In wrapping up, a consistent theme throughout the report is that unleashing digital trade and investment for sustainable development requires giving particular attention to the regulatory impacts on consumers, small firms, workers, and the environment. Fundamental to achieving this are the coherence of both traditional and digital trade and investment policies with sustainable development aspirations, and regulatory cooperation with key trade and investment partners.

Central to these strategies is the need for a streamlined, open regulatory framework. This requires avoiding regulations that unduly increase compliance costs for businesses. Such a regulatory environment is particularly advantageous for small enterprises, which are pivotal for achieving inclusive growth outcomes. Simplifying processes associated with business establishment, licensing, permits and their associated costs and durations becomes crucial. Moreover, the importance of creating mechanisms that encourage regulatory cooperation and interoperability cannot be overstated. Aligning technical requirements within regulations with international standards and mutual recognition arrangements guarantee a level of international consistency and interoperability.

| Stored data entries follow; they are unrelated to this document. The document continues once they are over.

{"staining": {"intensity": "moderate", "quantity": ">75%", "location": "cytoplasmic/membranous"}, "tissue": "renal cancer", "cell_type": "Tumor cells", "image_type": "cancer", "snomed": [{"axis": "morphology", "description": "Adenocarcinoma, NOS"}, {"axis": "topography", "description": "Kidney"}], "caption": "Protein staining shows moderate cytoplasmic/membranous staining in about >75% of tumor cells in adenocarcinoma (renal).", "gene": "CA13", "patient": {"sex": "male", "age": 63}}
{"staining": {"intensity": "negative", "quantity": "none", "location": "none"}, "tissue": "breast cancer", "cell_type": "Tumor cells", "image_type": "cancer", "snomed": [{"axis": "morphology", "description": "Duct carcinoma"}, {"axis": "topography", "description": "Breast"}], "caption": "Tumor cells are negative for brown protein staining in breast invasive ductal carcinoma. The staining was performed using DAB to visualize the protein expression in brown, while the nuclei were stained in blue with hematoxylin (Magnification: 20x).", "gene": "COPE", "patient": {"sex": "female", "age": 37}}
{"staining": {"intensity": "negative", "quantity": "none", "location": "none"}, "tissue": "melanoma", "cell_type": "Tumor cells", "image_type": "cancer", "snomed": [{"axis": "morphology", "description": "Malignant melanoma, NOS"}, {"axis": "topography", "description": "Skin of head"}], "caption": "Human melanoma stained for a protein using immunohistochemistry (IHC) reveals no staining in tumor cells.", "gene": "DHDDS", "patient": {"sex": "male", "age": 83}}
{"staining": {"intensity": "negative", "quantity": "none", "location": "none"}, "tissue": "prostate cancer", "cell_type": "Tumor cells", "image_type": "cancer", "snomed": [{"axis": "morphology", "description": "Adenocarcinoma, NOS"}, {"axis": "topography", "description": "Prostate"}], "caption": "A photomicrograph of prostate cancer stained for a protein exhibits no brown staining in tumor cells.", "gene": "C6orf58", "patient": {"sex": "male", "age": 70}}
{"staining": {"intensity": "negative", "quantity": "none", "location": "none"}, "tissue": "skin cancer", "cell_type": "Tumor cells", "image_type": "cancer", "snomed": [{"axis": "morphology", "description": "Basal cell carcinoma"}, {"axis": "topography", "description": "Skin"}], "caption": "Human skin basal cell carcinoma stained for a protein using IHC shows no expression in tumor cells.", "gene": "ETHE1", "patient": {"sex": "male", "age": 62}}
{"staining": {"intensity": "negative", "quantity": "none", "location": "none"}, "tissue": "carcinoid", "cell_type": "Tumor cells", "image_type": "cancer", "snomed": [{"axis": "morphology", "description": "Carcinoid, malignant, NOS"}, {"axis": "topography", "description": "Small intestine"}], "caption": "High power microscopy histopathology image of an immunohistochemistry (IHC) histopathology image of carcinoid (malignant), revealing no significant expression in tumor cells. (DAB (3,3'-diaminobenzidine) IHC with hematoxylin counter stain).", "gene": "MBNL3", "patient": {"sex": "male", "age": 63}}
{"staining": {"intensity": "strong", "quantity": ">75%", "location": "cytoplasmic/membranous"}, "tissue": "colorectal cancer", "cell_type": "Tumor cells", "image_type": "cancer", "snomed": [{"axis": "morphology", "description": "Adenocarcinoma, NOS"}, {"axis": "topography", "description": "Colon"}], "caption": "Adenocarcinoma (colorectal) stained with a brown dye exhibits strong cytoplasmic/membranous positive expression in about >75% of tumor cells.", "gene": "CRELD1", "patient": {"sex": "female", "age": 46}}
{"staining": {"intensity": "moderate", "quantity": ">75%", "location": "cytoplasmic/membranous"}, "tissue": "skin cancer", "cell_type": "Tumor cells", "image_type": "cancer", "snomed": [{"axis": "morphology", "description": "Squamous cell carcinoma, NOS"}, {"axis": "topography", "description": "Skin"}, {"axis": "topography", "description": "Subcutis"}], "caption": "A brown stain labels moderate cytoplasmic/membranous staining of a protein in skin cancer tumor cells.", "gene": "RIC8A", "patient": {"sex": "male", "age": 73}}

For a conducive setting for digital trade and investment, a holistic policy approach is important. This entails co-ordination among various agencies, unwavering commitment to transparency, and engaging public consultations.

Lastly, as the regulatory environment evolves, preparing enforcement agencies for upcoming changes is crucial. Specialized training programmes can empower these institutions, enabling them to efficiently enact and promote the newly established or revised regulations. ESCAP, UNCTAD and UNIDO are poised to assist in this endeavour.